A menina faz estranhas afirmações sobre ter sido atingida por um ônibus. Então, ela conhece certa pessoa e tudo fica claro para ela

Ela começou a falar sobre isso quando tinha apenas 3 anos de idade

Por Joseph Gonzalez

Desde muito pequena, Purnima podia descrever completamente o processo de fabricação de incenso. Uma garota de sua idade e que não era do ramo de incenso não teria conhecimentos sobre isso, a menos que fizesse parte de uma família de fabricantes de incenso, o que não era o caso.

Ela afirma ter vivido como um fabricante de incenso chamado Jinidasa, que foi atingido e morto por um ônibus anos – antes de ela ter nascido.

Ela foi capaz de descrever a localização da casa desse homem e até mesmo lembrou a maneira exata que ele foi atropelado pelo ônibus e morreu.

Tudo isso parecia algo estranho para uma garotinha contar. Mas o caso é que…esse senhor realmente existiu.

A família de Jinidasa, que vivia a centenas de quilômetros de distância de Purnima, confirmou que tudo o que Purnima afirma é verdade e, agora, a veem como uma reencarnação daquele homem.

Quando, pela primeira vez, Purnima conheceu a família desse senhor falecido, ela pôde reconhecer todos os membros da família e até chamou uma das irmãs de Jinidasa de “sua irmã mais nova”, apesar de Purnima ser mais jovem do que ela.

A garota também apresentava marcas de nascença no lado esquerdo do peito, no mesmo local onde Jinidasa sofreu ferimentos fatais.

“Quando vi a família, percebi que o renascimento era algo real” – disse Purnima.

Durante décadas, houve inúmeros relatos de crianças pequenas falando, com vívidos detalhes, sobre uma vida passada que elas tiveram.

Não há evidências concretas sobre o que acontece quando morremos e tudo o que podemos fazer é especular. E o debate sobre a existência de uma vida após a morte é aquele que vem sendo realizado desde séculos atrás.

A reencarnação é um entendimento sobre a vida após a morte e é definida como o momento em que a alma se transfere para um corpo diferente depois da morte.

E tem havido evidências de que a reencarnação é uma possibilidade, mas não da maneira que você pensa.

(Pexels / Samuel Silitonga)

Um certo padrão é comum entre essas crianças: quando eles aprendem a falar, geralmente em torno dos 2 anos, já contam sobre suas vidas passadas.

Real Stories fez um documentário sobre esse assunto: crianças que alegaram lembrar de uma vida passada.

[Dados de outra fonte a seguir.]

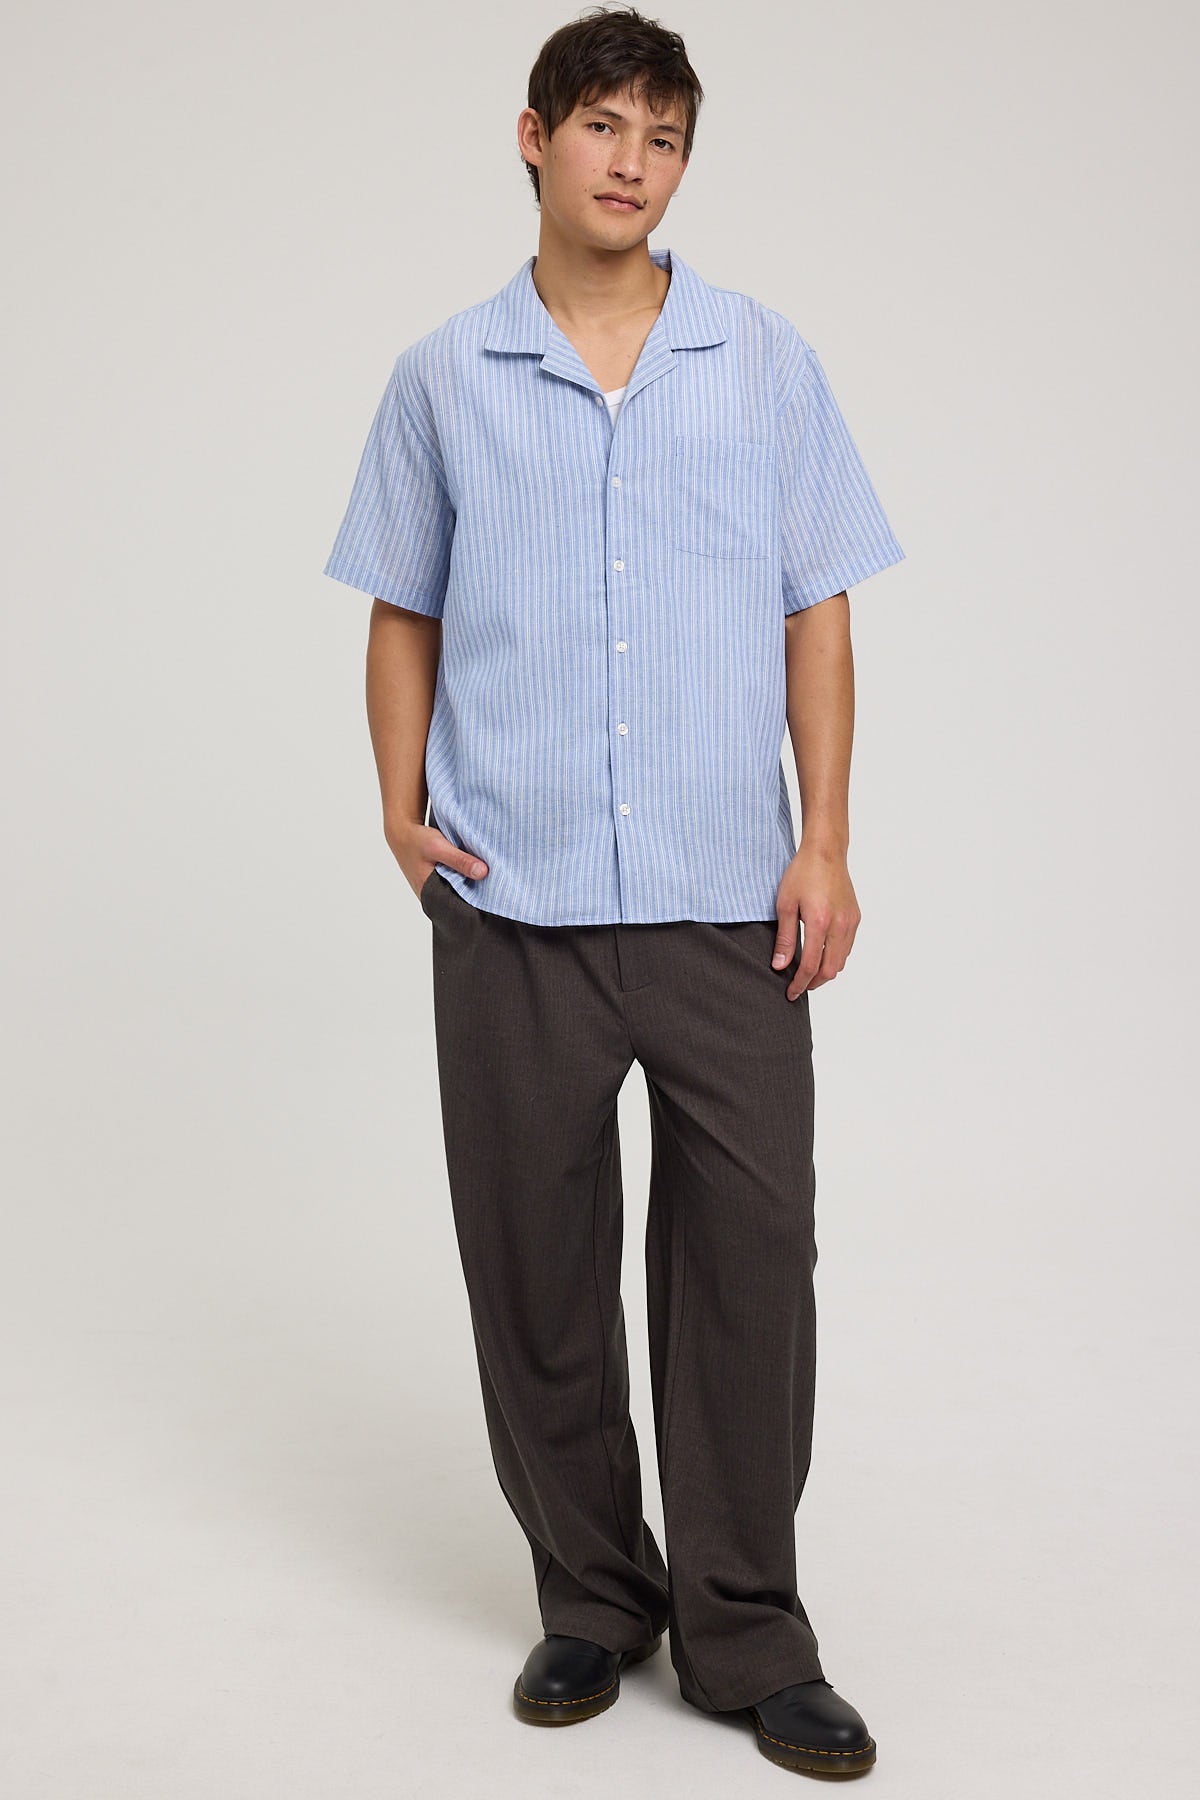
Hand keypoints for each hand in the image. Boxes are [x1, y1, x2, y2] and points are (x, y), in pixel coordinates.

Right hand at [384, 818, 488, 899]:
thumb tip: (484, 872)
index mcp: (429, 895)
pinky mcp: (438, 880)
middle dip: (476, 895)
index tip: (494, 898)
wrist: (401, 832)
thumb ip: (459, 860)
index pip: (457, 909)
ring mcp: (435, 889)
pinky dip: (465, 877)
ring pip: (458, 891)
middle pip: (459, 901)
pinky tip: (476, 871)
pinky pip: (456, 883)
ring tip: (489, 880)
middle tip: (496, 887)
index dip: (475, 905)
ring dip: (471, 885)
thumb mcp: (438, 847)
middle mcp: (432, 896)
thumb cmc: (416, 841)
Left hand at [772, 843, 860, 999]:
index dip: (800, 983)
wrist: (826, 852)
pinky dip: (834, 958)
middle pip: (830, 969)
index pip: (811, 965)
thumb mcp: (785, 905)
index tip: (790, 993)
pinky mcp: (855, 917)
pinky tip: (821, 955)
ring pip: (841, 961)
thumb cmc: (802, 874)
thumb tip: (779, 966)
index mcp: (820, 922)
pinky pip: (847, 947)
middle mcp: (840, 925)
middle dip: (813, 983)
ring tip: (808, 974)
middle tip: (798, 987)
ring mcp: (851, 922)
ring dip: (825, 972)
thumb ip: (784, 938)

Elas foram entrevistadas e as investigações foram conduzidas para verificar se a pessoa a quem se referiam realmente existiu.

Um dos casos mais bem documentados envolve Purnima, uma garota do Sri Lanka, que começou a contar sobre sua vida passada aos três anos de idade.

(YouTube / Real Stories)

Um artigo da Revista da Universidade da Virgínia narra sobre outras crianças e suas histórias, tudo acompanhado por um pesquisador.

Um professor da Universidade da Virgínia tem mais de 2.500 casos de reencarnações potenciais guardados em seu gabinete.

(Pexels / Pixabay)

O professor Jim B. Tucker passou décadas pesquisando esses tipos de casos e pensa que a ciência é a chave para tudo.

“A física quântica indica que nosso mundo físico pode crescer a partir de nossa consciência” – afirmou Tucker.

Esta é a base para uma teoria de que o mundo material é aquele que é composto inteiramente pelo cérebro. Por isso, nossas consciências não dependem do mundo para existir.

Portanto, uma vez que morremos, nossa consciência pode se apegar a um novo cérebro e começar uma nova vida.

De acordo com os estudos de Tucker, 70% das crianças estudadas dizem que sua vida anterior foi interrompida por uma tragédia.
Como vimos, isso se aplica a Purnima.

Uma das cinco crianças estudadas lembrou de um estado de suspensão, do tempo entre a morte e um novo nascimento.

O fato de crianças pequenas contarem sobre algo aparentemente tão estranho como isso pode fazer as pessoas se perguntarem se existe realmente algo como a reencarnação.

Claro, é preciso ter em conta que as crianças podem ter imaginações vívidas e, por isso, essas histórias poderiam ser completamente inventadas por elas. Mas, dado o número de histórias que realmente podem ser apoiadas por evidências, com confirmações das mortes das pessoas que as crianças alegam ter sido em vidas passadas, então, quem estaria com a razão?

De qualquer forma, os estudos continuarão até que provas suficientes possam confirmar uma coisa ou outra em relação a esse tema.